Biorefining of softwoods using ethanol organosolv pulping: preliminary evaluation of process streams for manufacture of fuel-grade ethanol and co-products

Pulps with residual lignin ranging from 6.4-27.4% (w/w) were prepared from mixed softwoods using a proprietary biorefining technology (the Lignol process) based on aqueous ethanol organosolv extraction. The pulps were evaluated for bioconversion using enzymatic hydrolysis of the cellulose fraction to glucose and subsequent fermentation to ethanol. All pulps were readily hydrolyzed without further delignification.
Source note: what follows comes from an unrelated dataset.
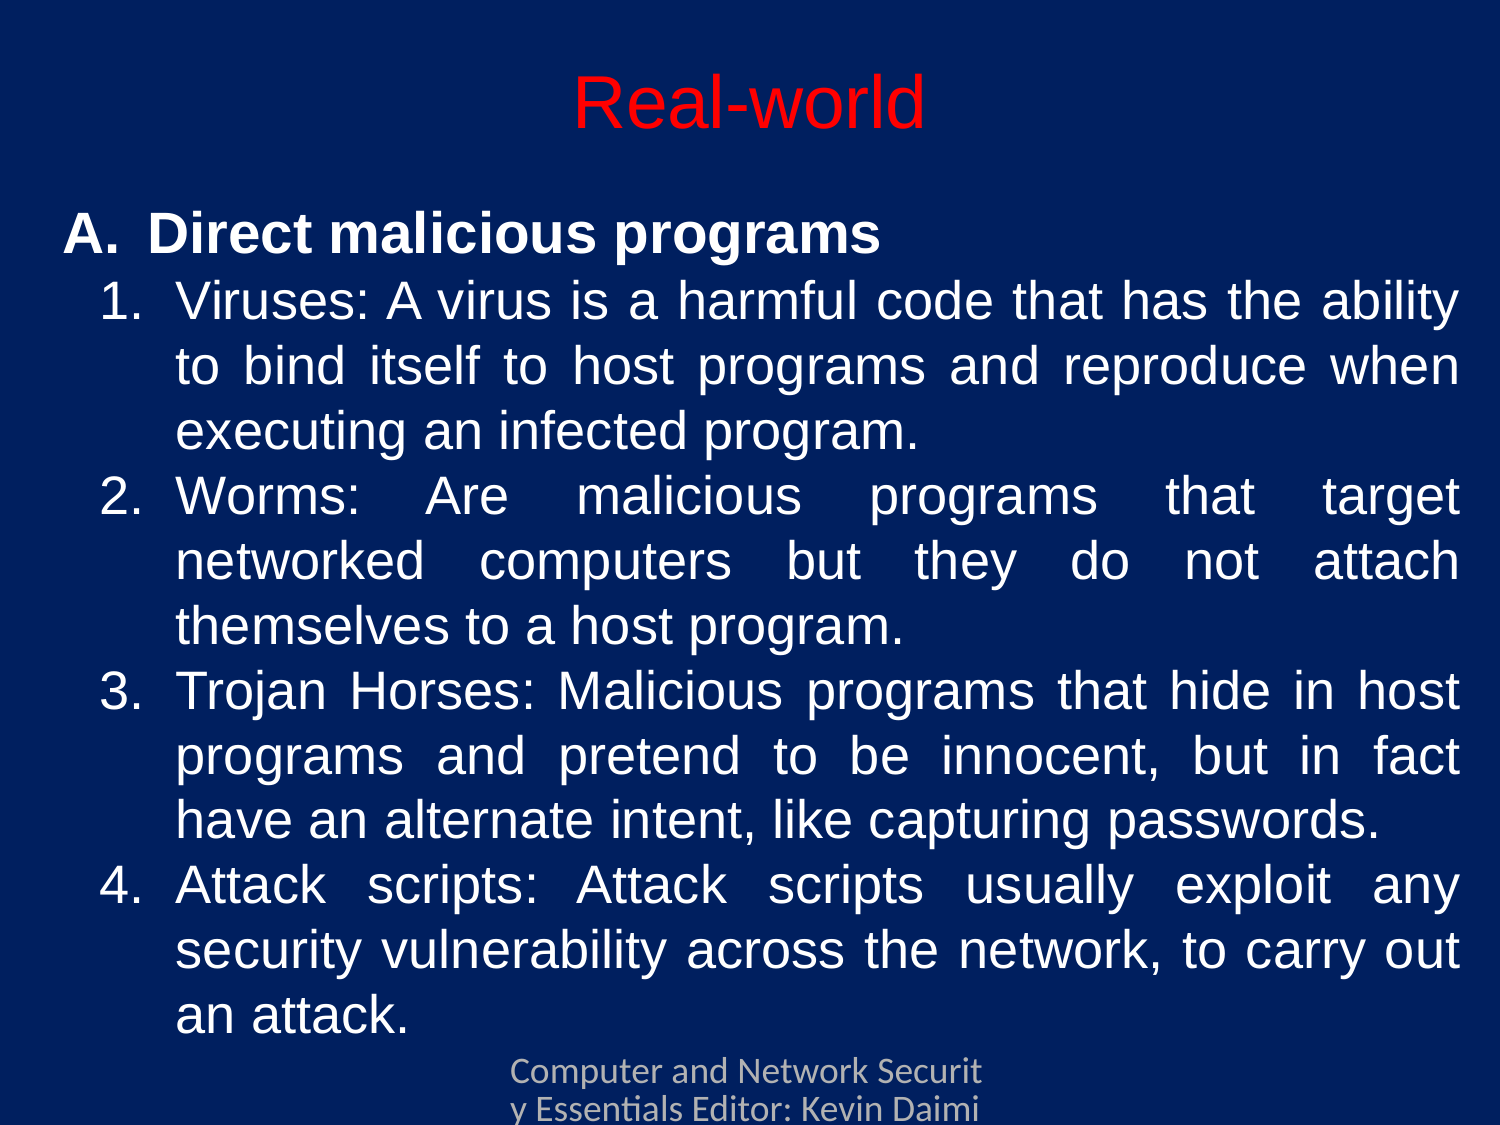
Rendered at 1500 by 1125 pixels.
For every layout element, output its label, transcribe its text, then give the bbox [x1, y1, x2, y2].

More than 90% of the cellulose in low lignin pulps (< or =18.4% residual lignin) was hydrolyzed to glucose in 48 h using an enzyme loading of 20 filter paper units/g cellulose. Cellulose in a high lignin pulp (27.4% residual lignin) was hydrolyzed to >90% conversion within 48 h using 40 filter paper units/g. The pulps performed well in both sequential and simultaneous saccharification and fermentation trials indicating an absence of metabolic inhibitors. Chemical and physical analyses showed that lignin extracted during organosolv pulping of softwood is a suitable feedstock for production of lignin-based adhesives and other products due to its high purity, low molecular weight, and abundance of reactive groups. Additional co-products may be derived from the hemicellulose sugars and furfural recovered from the water-soluble stream.